Salmonella is a reportable disease, so California health officials were notified.
A few months after the surgery, Sternlieb received a home visit from a public health nurse and received some surprising news. It turns out that the source of her infection was not food, but reptiles.
Turtles are known to carry salmonella, one reason federal law has long prohibited the sale of small turtles due to the risk they pose to young children. Other reptiles such as snakes, frogs, and lizards are also carriers, so public health officials emphasize the importance of hand washing after touching these reptiles.
But Sternlieb said her family has never kept reptiles as pets. Because her symptoms began shortly after she gave birth, Sternlieb's infectious disease doctor suspected she had contracted the infection at the hospital, perhaps from a staff member. During pregnancy and before birth, the mother's immune system may be suppressed to prevent rejection of the fetus.
Sternlieb racked her brain to recall another possible exposure to reptiles from about 20 years ago, when her 4-year-old son was infected by a pet reptile at his daycare center. He said it may have been transmitted. But she added that he never brought home a reptile and had no recollection of having such a pet at school.
Schneider said she started recovering almost immediately after the surgery and never had any subsequent episodes.
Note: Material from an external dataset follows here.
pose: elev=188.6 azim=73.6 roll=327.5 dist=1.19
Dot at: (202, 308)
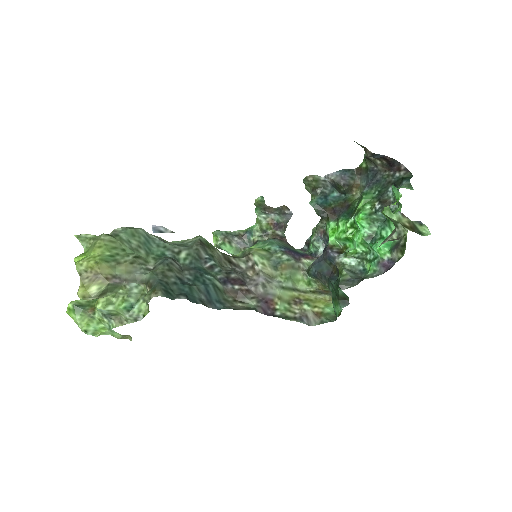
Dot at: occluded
Doctors deemed the surgery curative.
Takjian said he suspected she had contracted the infection at the hospital, adding that she was lucky to have undergone surgery. If her fibroids had ruptured, Sternlieb could have developed sepsis. Sepsis is a potentially fatal infection caused by bacteria that travels through the bloodstream.
In 2010, Tachdjian, Schneider, and two other doctors published a report on her case in the journal Obstetrics and Gynecology. Their goal, Tachdjian said, was to alert other doctors to consider abdominal hives as a possible sign of a serious pelvic infection.
“We need these reports, so next [doctor] If we encounter such problems, they are immediately imaged,” he said.